__OBJECTIVE__
Could you give every line of the records below as a JSON list of strings, one string per line, with blank lines left out and the pictures omitted?

[Lines of data]
------------------------
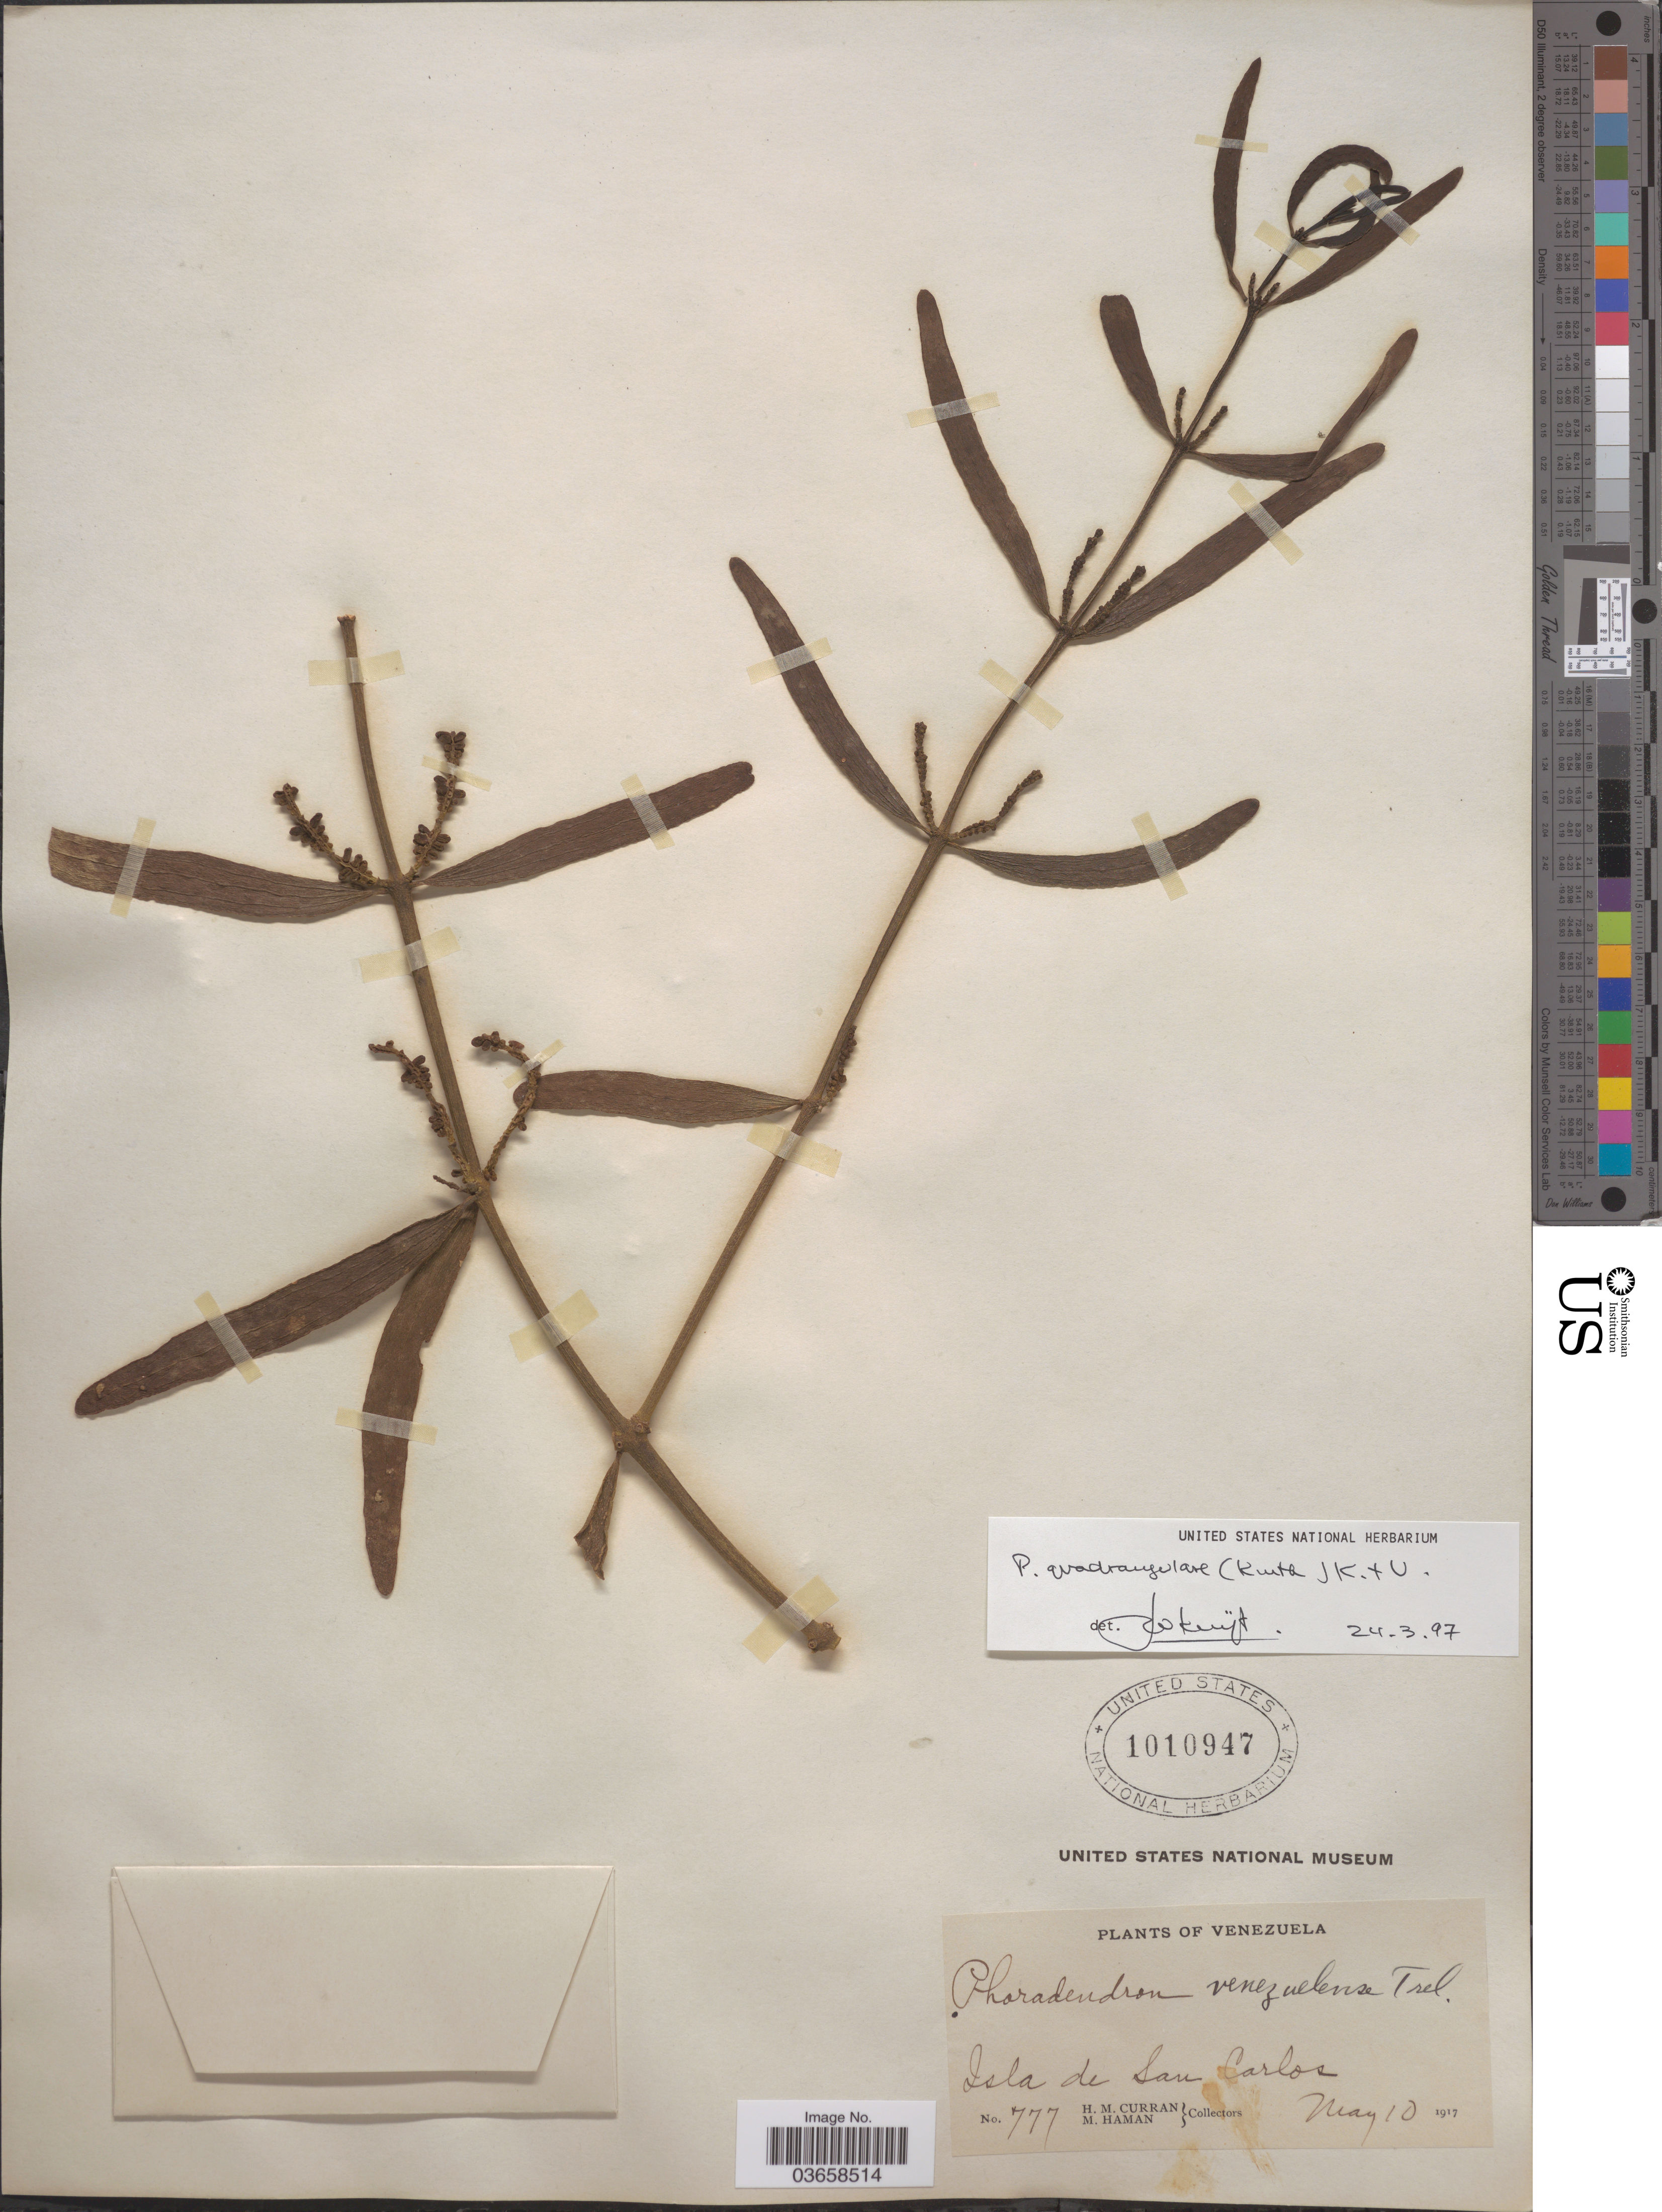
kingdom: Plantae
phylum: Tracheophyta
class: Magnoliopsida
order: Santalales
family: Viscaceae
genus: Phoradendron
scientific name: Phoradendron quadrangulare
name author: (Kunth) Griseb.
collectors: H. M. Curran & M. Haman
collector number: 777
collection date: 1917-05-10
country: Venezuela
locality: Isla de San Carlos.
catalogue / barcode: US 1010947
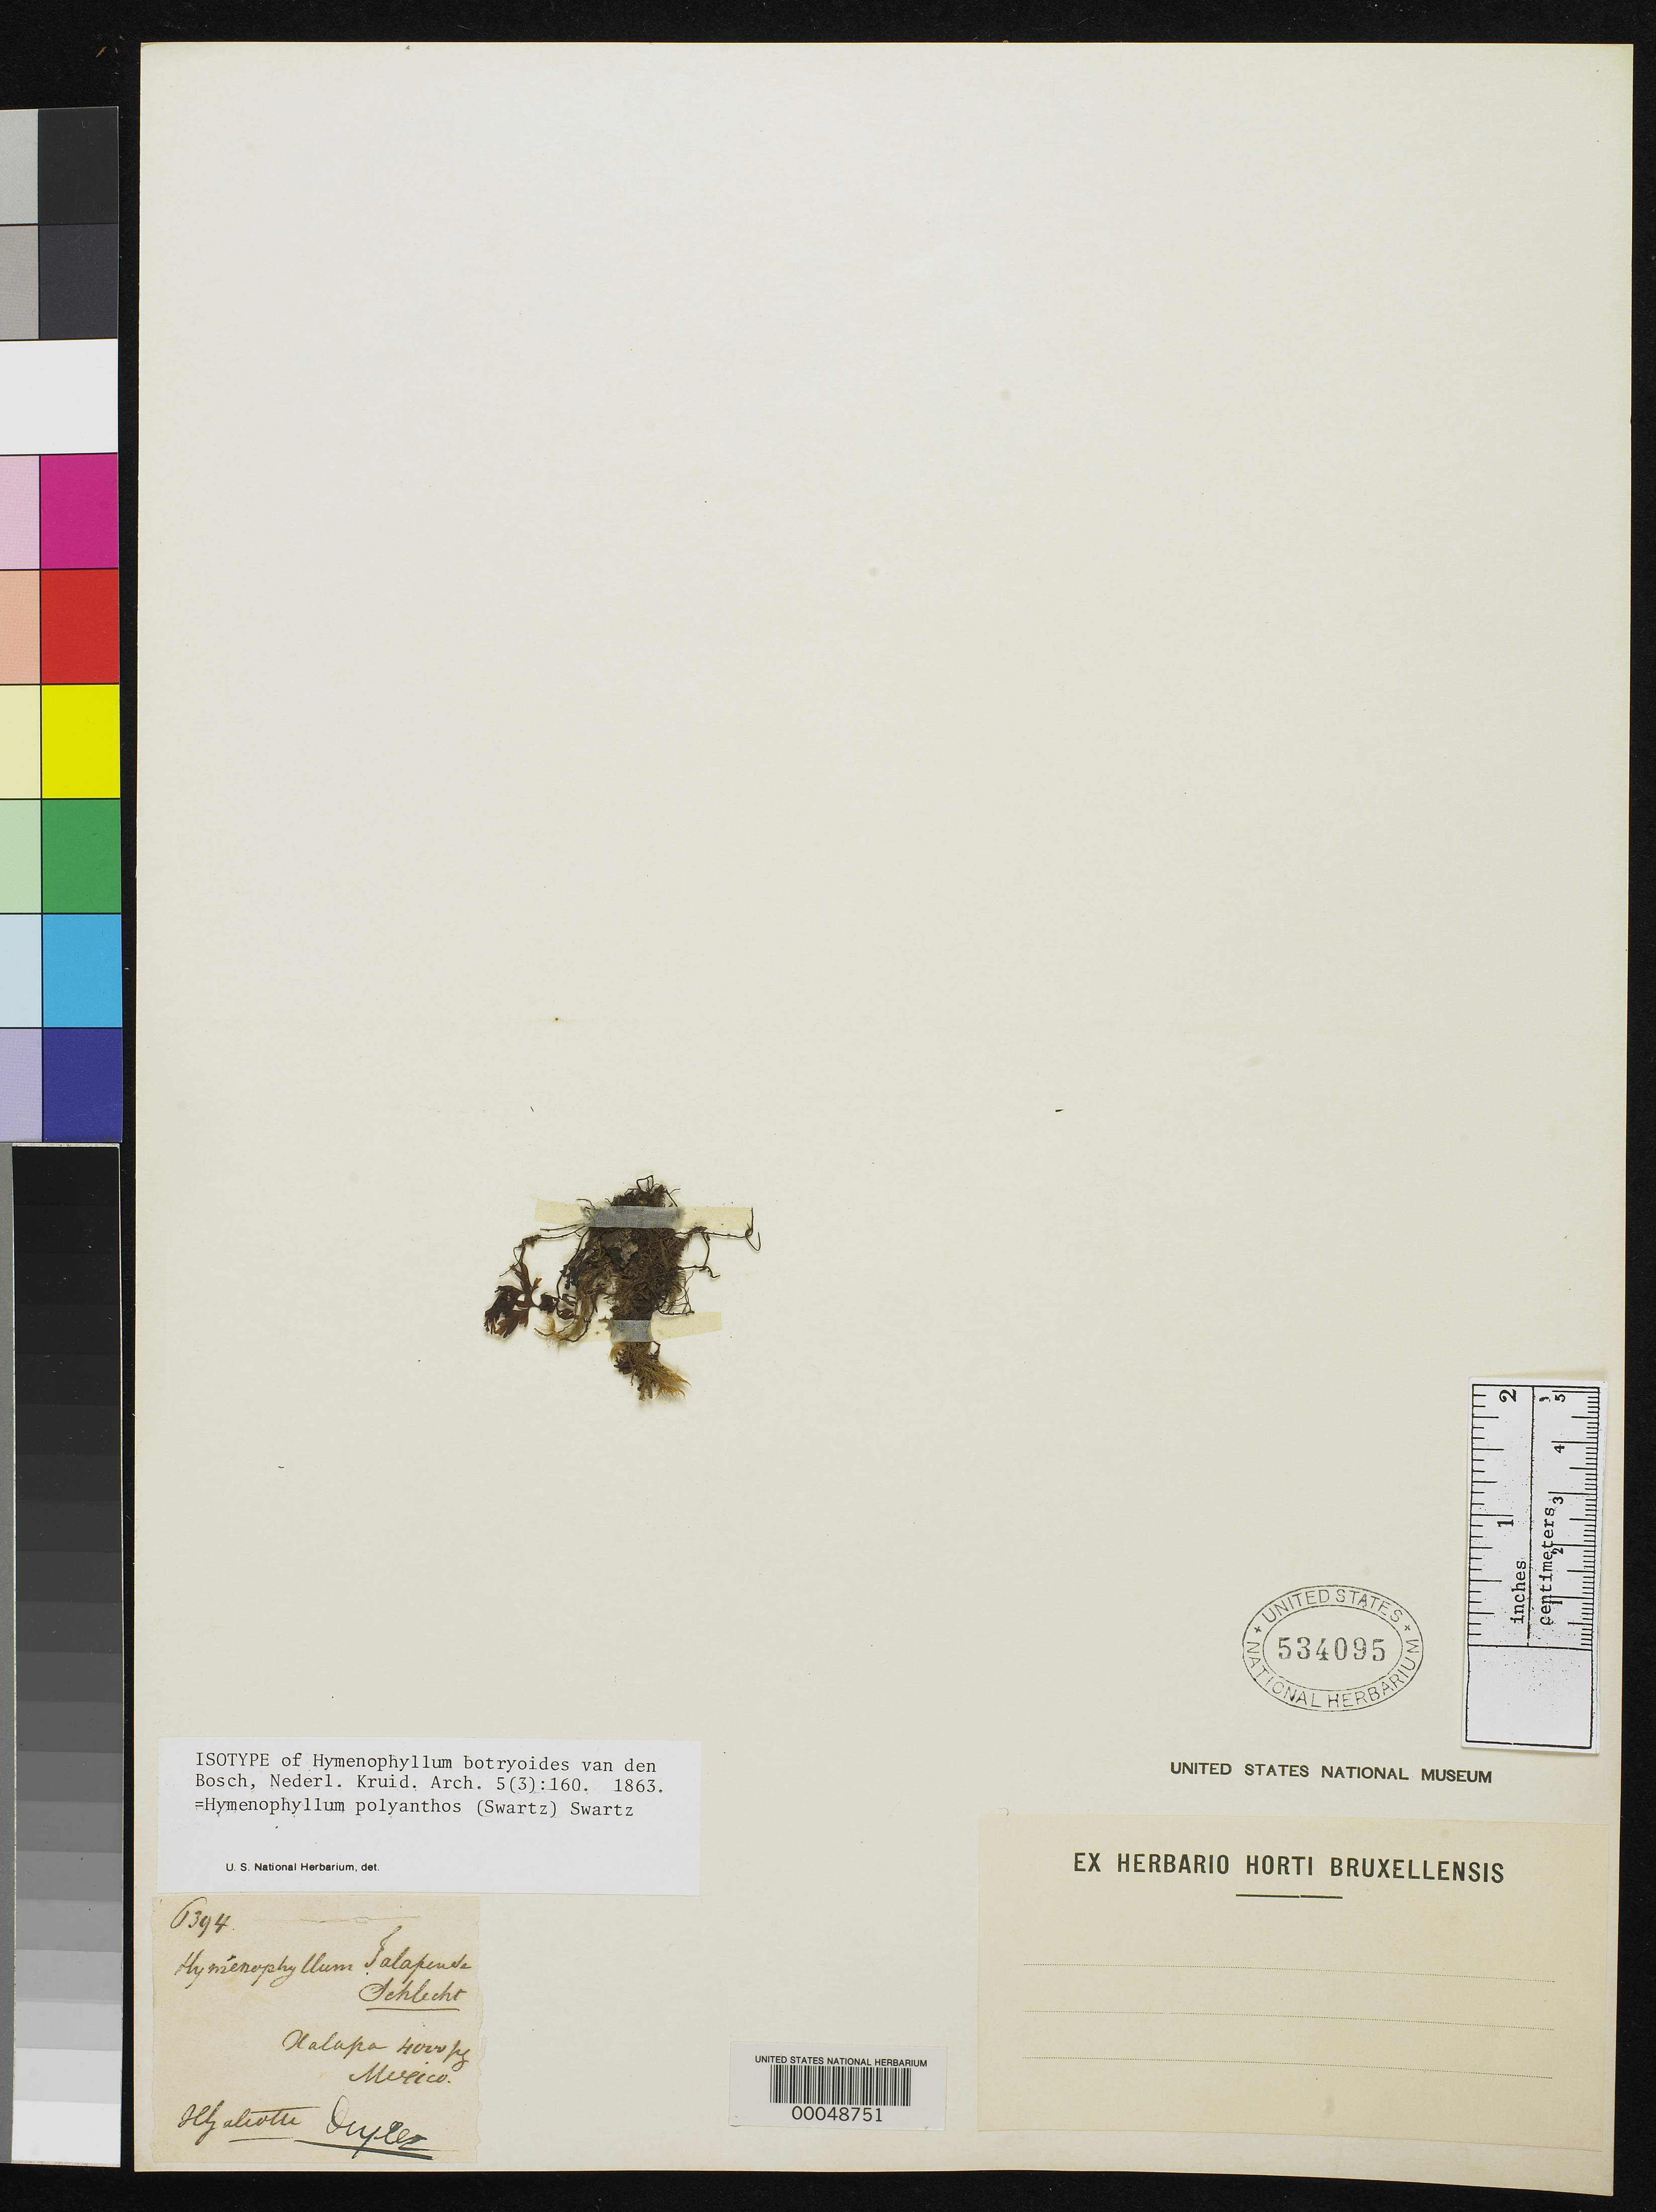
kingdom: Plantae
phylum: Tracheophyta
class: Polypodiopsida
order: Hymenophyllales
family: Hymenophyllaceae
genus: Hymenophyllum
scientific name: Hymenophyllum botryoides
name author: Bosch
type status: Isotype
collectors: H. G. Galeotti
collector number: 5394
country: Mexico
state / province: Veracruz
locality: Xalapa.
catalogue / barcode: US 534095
------------------------
__REPLY TO THE TASK__
[
  "kingdom: Plantae",
  "phylum: Tracheophyta",
  "class: Magnoliopsida",
  "order: Santalales",
  "family: Viscaceae",
  "genus: Phoradendron",
  "scientific name: Phoradendron quadrangulare",
  "name author: (Kunth) Griseb.",
  "collectors: H. M. Curran & M. Haman",
  "collector number: 777",
  "collection date: 1917-05-10",
  "country: Venezuela",
  "locality: Isla de San Carlos.",
  "catalogue / barcode: US 1010947",
  "kingdom: Plantae",
  "phylum: Tracheophyta",
  "class: Polypodiopsida",
  "order: Hymenophyllales",
  "family: Hymenophyllaceae",
  "genus: Hymenophyllum",
  "scientific name: Hymenophyllum botryoides",
  "name author: Bosch",
  "type status: Isotype",
  "collectors: H. G. Galeotti",
  "collector number: 5394",
  "country: Mexico",
  "state / province: Veracruz",
  "locality: Xalapa.",
  "catalogue / barcode: US 534095"
]